Sex Work Research 1/2/2022

It’s a personal rush for me to find lists during my trafficking/sex work research: they present a map of how various things tie together and a list to research more deeply. Today I found an inmate case file from Atlanta, listing various names and their offenses like “Mailing Obscene Letters”, “Violating White-Slave Traffic Act”, “Selling Liquor to Soldiers”, “Smuggling Opium”, etc. In my mind, all these things are related: policing speech, our private lives, anti-sex work, anti-alcohol, anti-drug policy, and protecting American military forces from outside threats. It’s fascinating to me that the individual’s names are still listed for anyone to find, many of these laws are now outdated or seen as problematic. Today I feel like digging up what “Mailing Obscene Letters” means. If I had to guess, it’s anything related to sex like masturbation, underwear, menstruation, contraceptives, abortion, having sex, etc. It would also probably include anything those in power consider to be a sin or threat to their power.

One charge of obscenity was a result of a man writing about wanting to kill themselves after their separation from their wife. You can see a part of that below reported by the DOJ.

I found a case of a Black man named, William Broughton wrongly convicted of obscene letter writing because of a bunch of “handwriting experts”.

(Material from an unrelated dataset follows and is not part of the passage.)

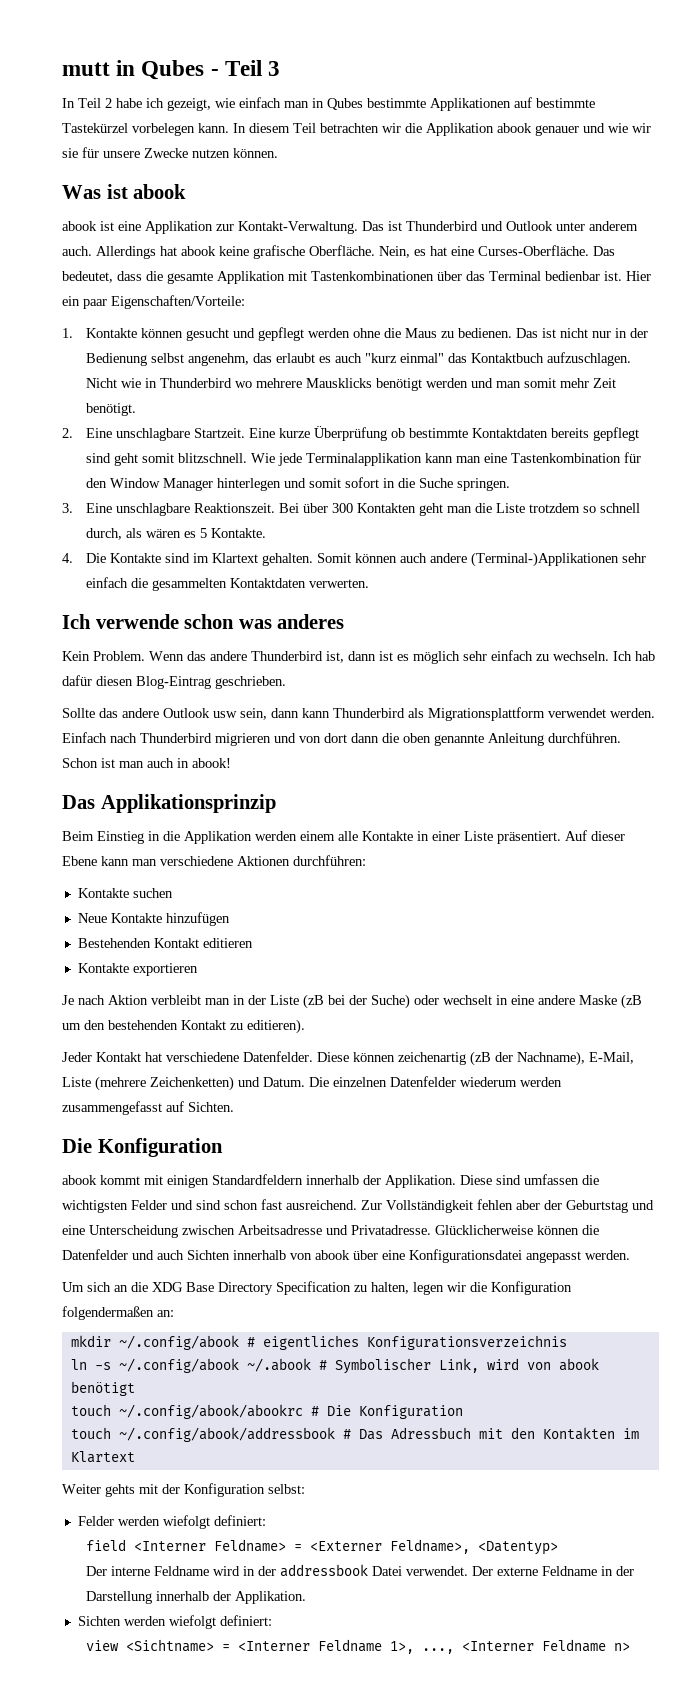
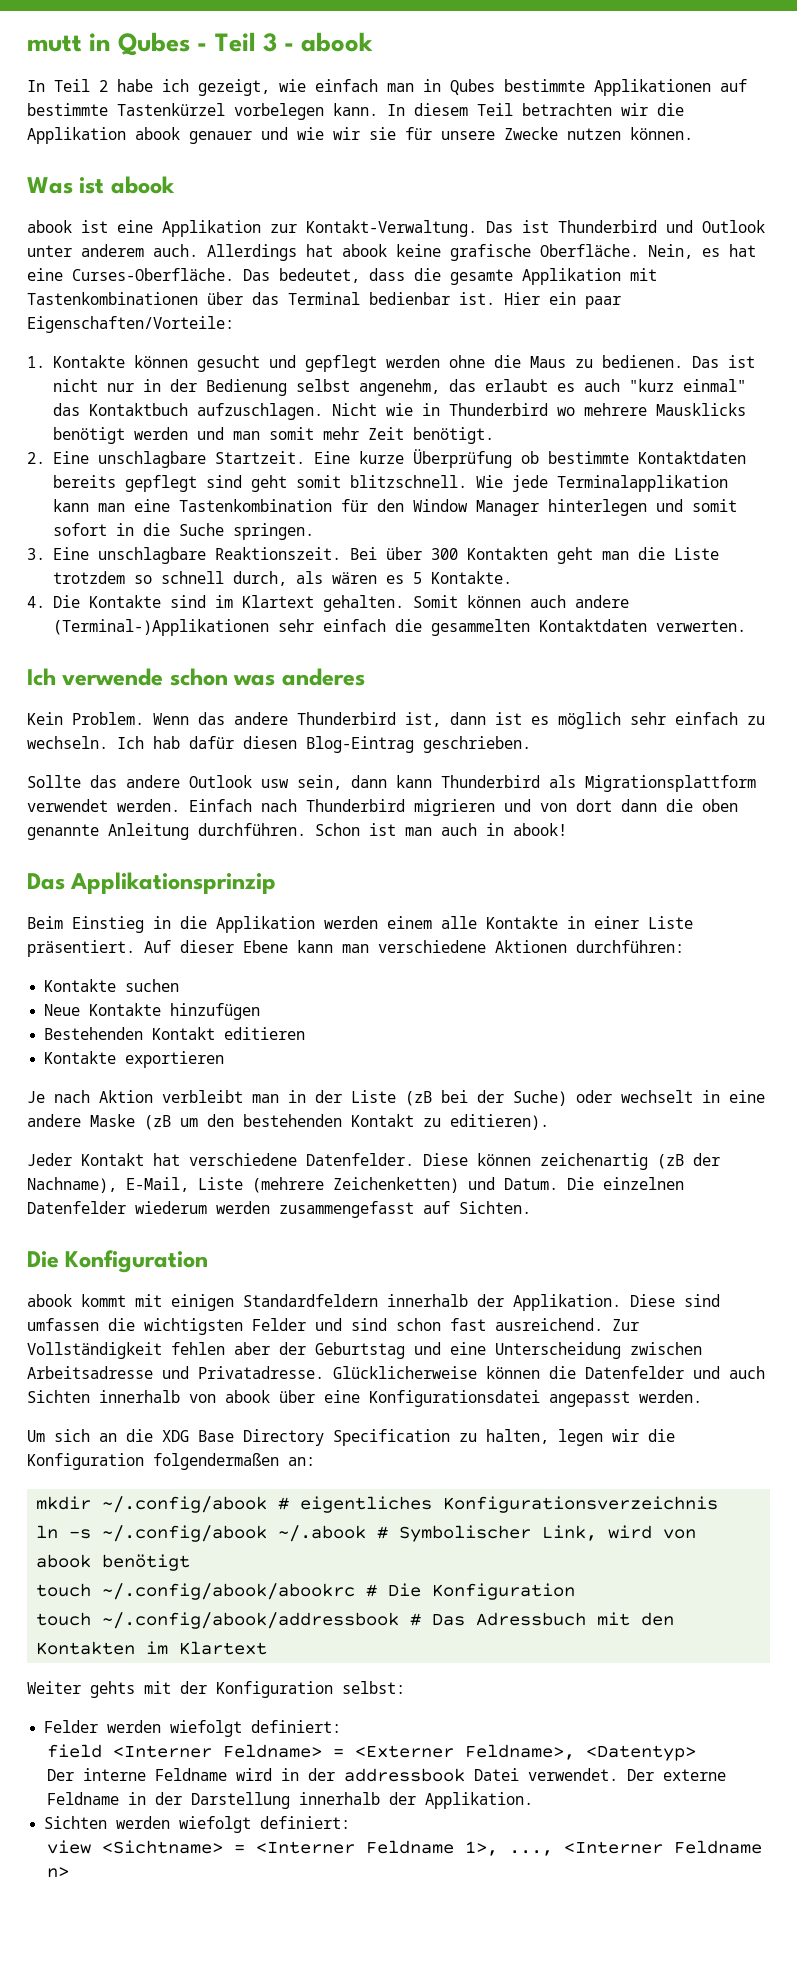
(281, 68) none -> [283,32,374,52] - abook
[62,123,128,133] Tastekürzel -> [117,103,225,116] Tastenkürzel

I found a book I’m definitely adding to my bookshelf: Morality and the Mail in Nineteenth-Century America. I’m so happy all these nerds are interested in the same analysis I’m into and I can find them everywhere. READ THIS DESCRIPTION:

Morality and the Mail in Nineteenth-Century America explores the evolution of postal innovations that sparked a communication revolution in nineteenth-century America. Wayne E. Fuller examines how evangelical Protestants, the nation’s dominant religious group, struggled against those transformations in American society that they believed threatened to paganize the Christian nation they were determined to save.
Drawing on House and Senate documents, postmasters general reports, and the Congressional Record, as well as sermons, speeches, and articles from numerous religious and secular periodicals, Fuller illuminates the problems the changed postal system posed for evangelicals, from Sunday mail delivery and Sunday newspapers to an avalanche of unseemly material brought into American homes via improved mail service and reduced postage prices. Along the way, Fuller offers new perspectives on the church and state controversy in the United States as well as on publishing, politics, birth control, the lottery, censorship, Congress’s postal power, and the waning of evangelical Protestant influence.

Doesn’t it sound fabulous? There’s various sections on how these laws against “obscene letters” could be used as blackmail within families, former friends, business rivals, or former lovers.

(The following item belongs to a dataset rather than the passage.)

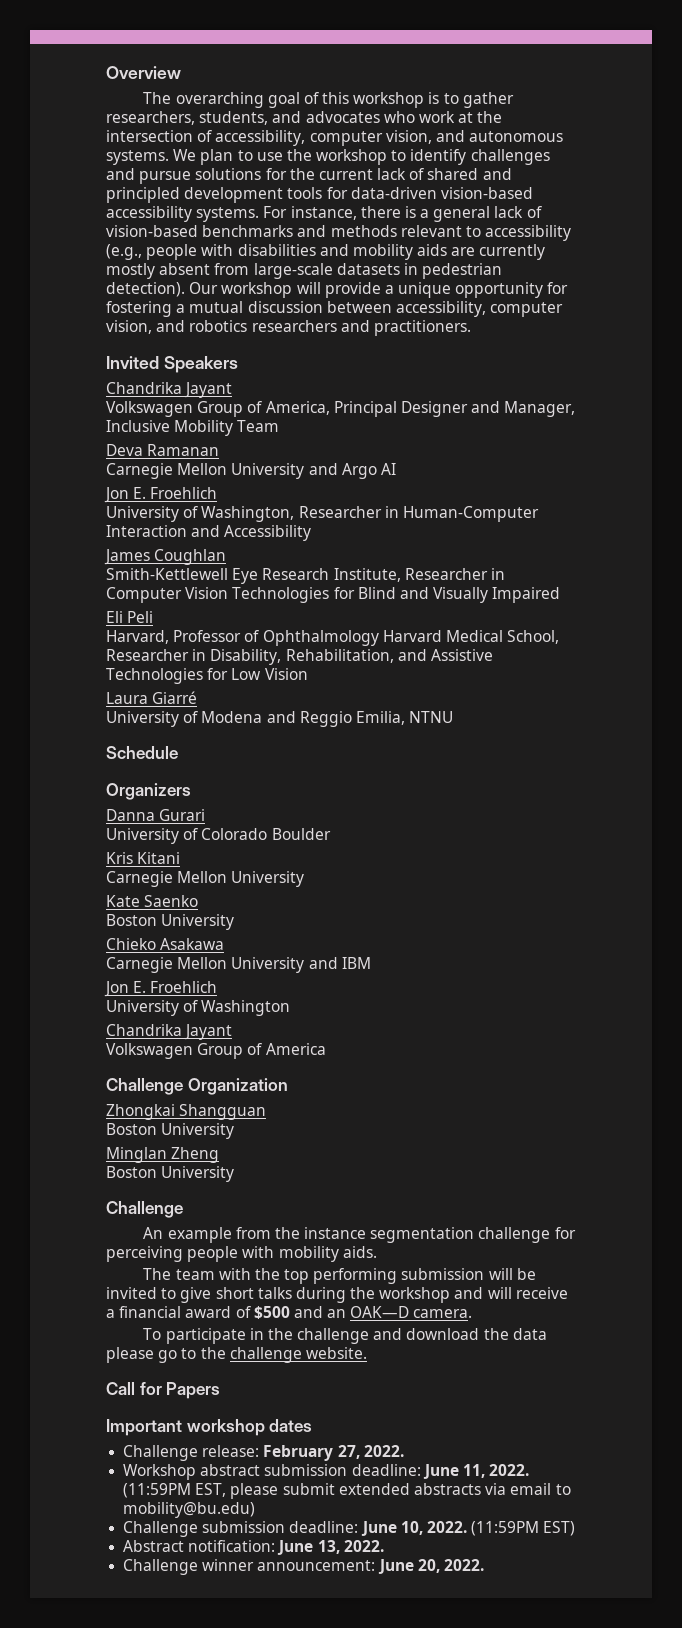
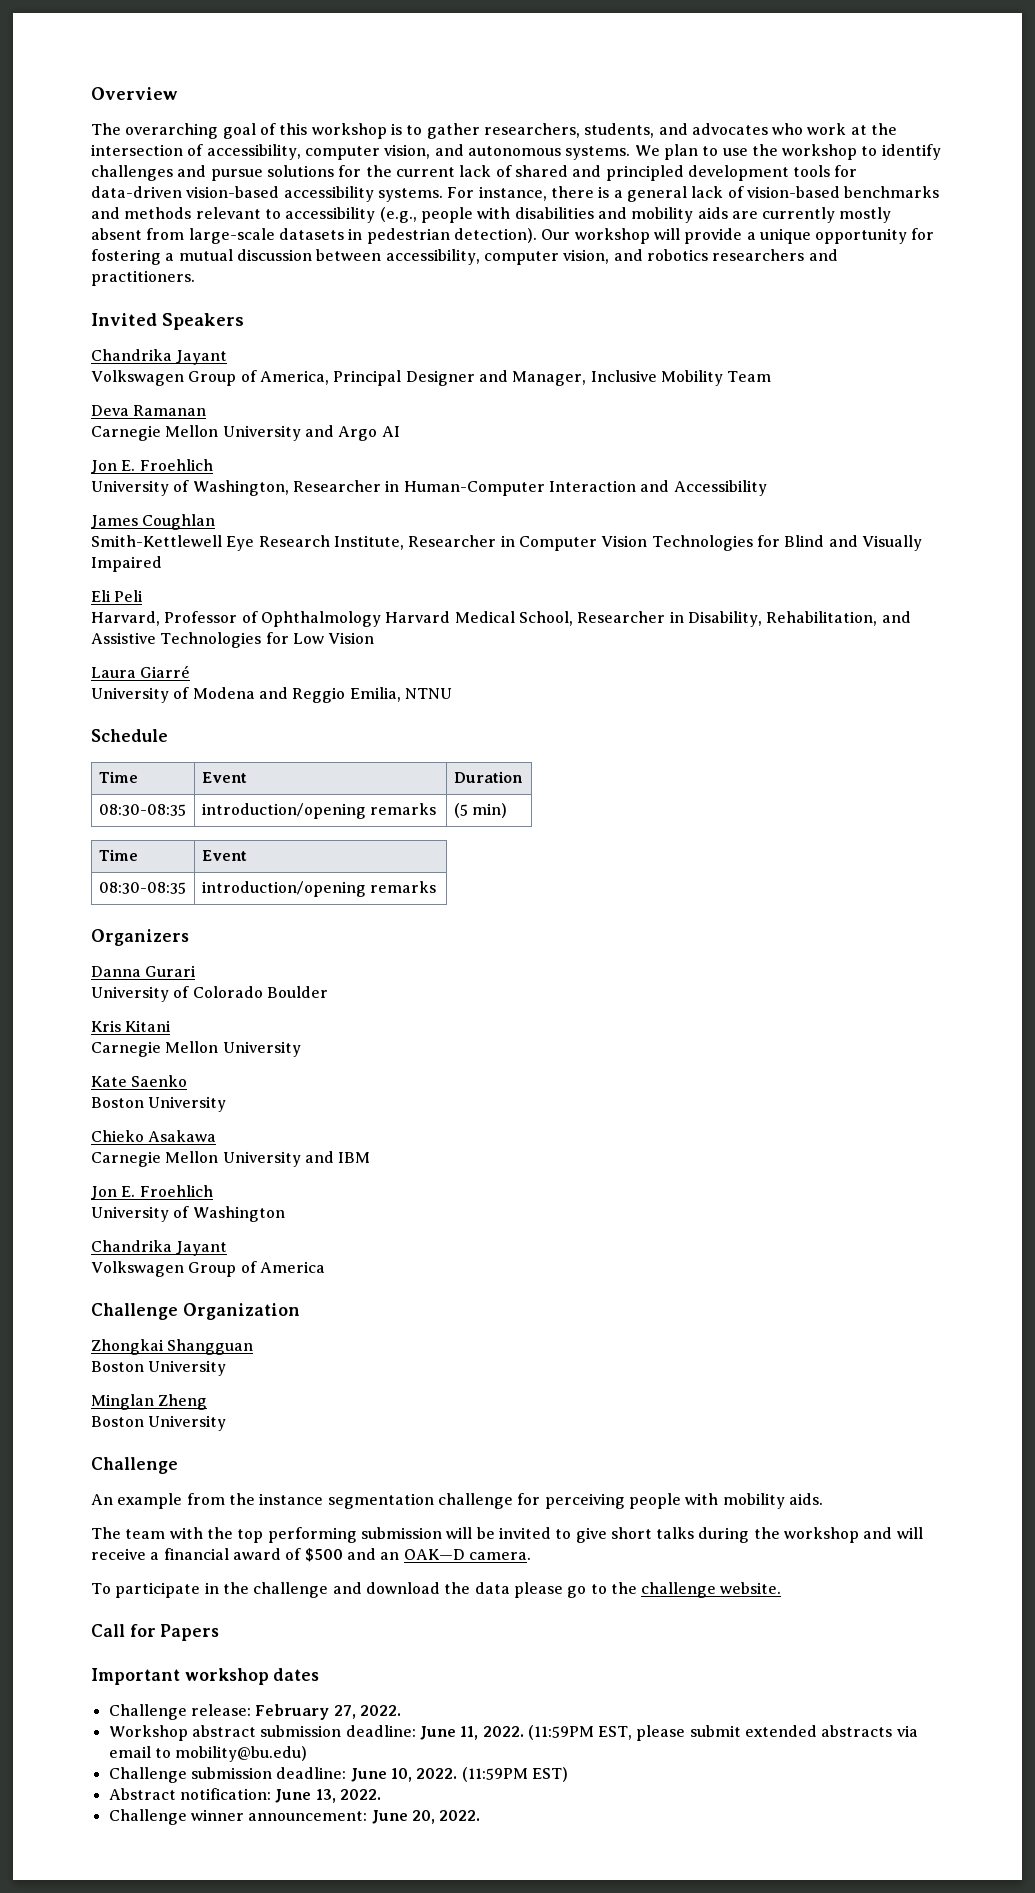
(178, 752) none -> [98,771,138,783] [201,772,247,783] [453,771,523,783] [98,804,186,816] [201,803,437,819] [453,803,508,818] [98,849,138,861] [201,850,247,861] [98,882,186,894] [201,881,437,897] // Time | Event | Duration // 08:30-08:35 | introduction/opening remarks | (5 min) // Time | Event // 08:30-08:35 | introduction/opening remarks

One work banned by these laws was Cupid's Yokes, an anti-marriage pamphlet that claims marriage makes women sex workers for life. Ezra Hervey Heywood was an anarchist, American abolitionist, and advocate for free love. His wife, Angela Heywood was his partner in committing crimes against “obscenity”. She fought to be able to speak about sexual matters freely the men were able to. What’s sad to me about this is how the “free love movement” has been turned into an ugly or silly thing in the public conscious. It was a movement that supported birth control, sex ed, women talking about sex the way men were free to, etc. It was a movement that questioned the state institutionalizing, privatizing, and controlling sexual relations.

The free love movement’s goal was to separate the state from sexual matters, such as marriage, adultery, and birth control. Free love advocates unflinchingly oppose forced sexual activity, even between spouses, and advocate that the individual be free to nonviolently use her or his body in any way that she or he pleases. In other words, relationships freely entered into ought not be regulated by law.

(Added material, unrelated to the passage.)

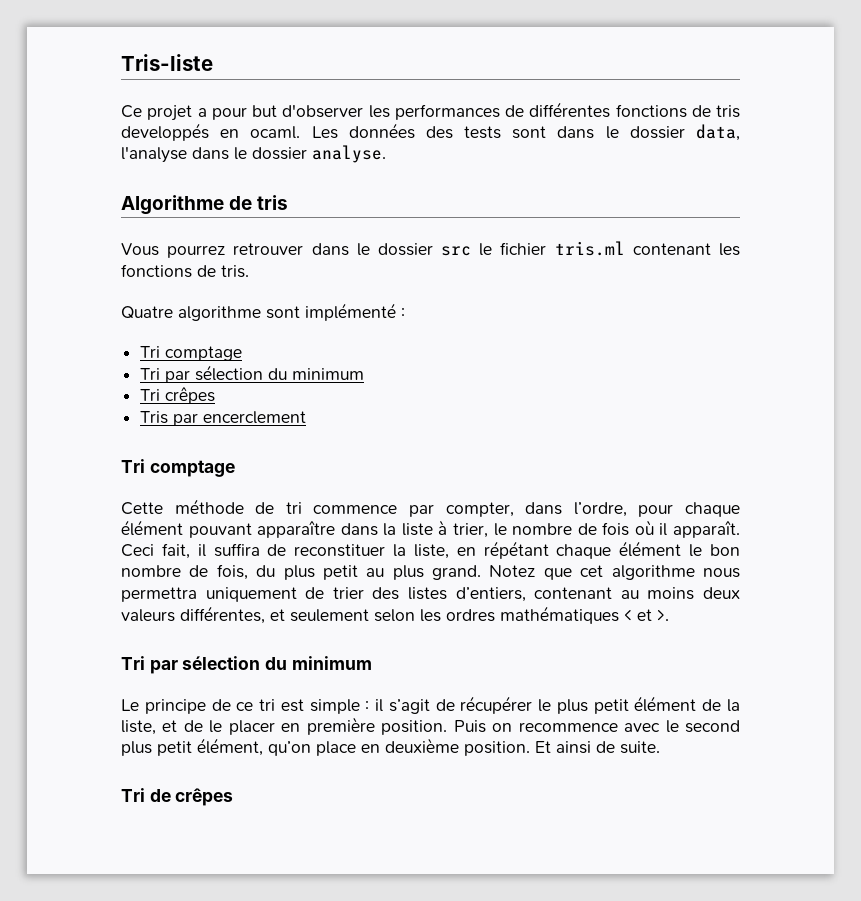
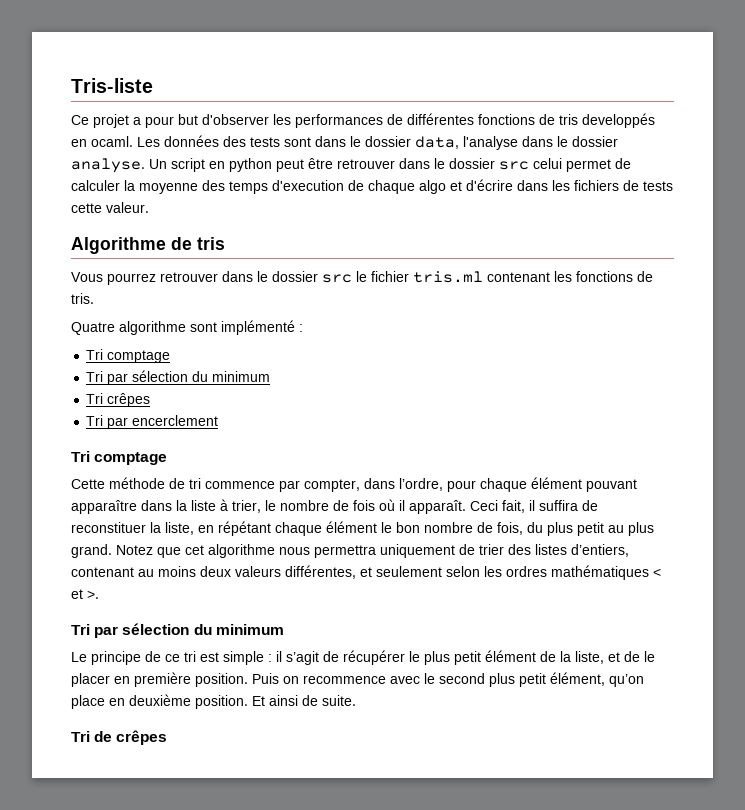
(386, 154) none -> [149,158,631,172] [71,179,673,194] [71,202,149,213] Un script en python peut être retrouver dans le dossier src celui permet de calculer la moyenne des temps d'execution de chaque algo et d'écrire dans les fichiers de tests cette valeur.
[140,411,169,424] Tris -> [86,415,104,426] Tri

There wasn’t a move to legally acknowledge marital rape until the 1970s. Marriage was easy to criticize as being a patriarchal institutions, but it wasn’t popular to do so. There was a time when criticizing the institution of marriage was controversial and could come with heavy punishment.

Somehow I landed on the colonial governor, George Simpson of the Hudson Bay Company. This is Canadian history (I tend to jump around). Forcing prohibition onto indigenous people allowed for greater profits for colonial rulers. Pretty interesting list here:

Missionary work usually aided efforts to colonize, and exploit indigenous populations. They worked hand and hand with corporations who would fund these weird anti-sex work, anti-drugs, and anti-alcohol morality crusades. These campaigns didn’t address the military bases or colonial rule. Liquor control and the native peoples of Western Canada goes into details. You can download the link to the analysis in that link.

Prohibition was sometimes sold as saving indigenous people from white people’s liquor. Indigenous people were cast as “survivors” of the “liquor traffic”. Policing was justified as protection from alcohol corrupting indigenous people. Most of that police force targeted indigenous people. And Europeans mainly praised these laws for making indigenous people better workers, and creating a “law and order” vibe so white people would feel safe immigrating and taking over the land.

Another interesting book Settler feminism and race making in Canada makes similar connections between moral policing, colonialism, and racism. The book cites this interesting paper on white women’s racist labor law White Female Help and Chinese-Canadian Employers: Race, Class, Gender, and Law in the Case of Yee Clun, 1924

I’m gonna end here for today. Hope you all found this interesting like I did.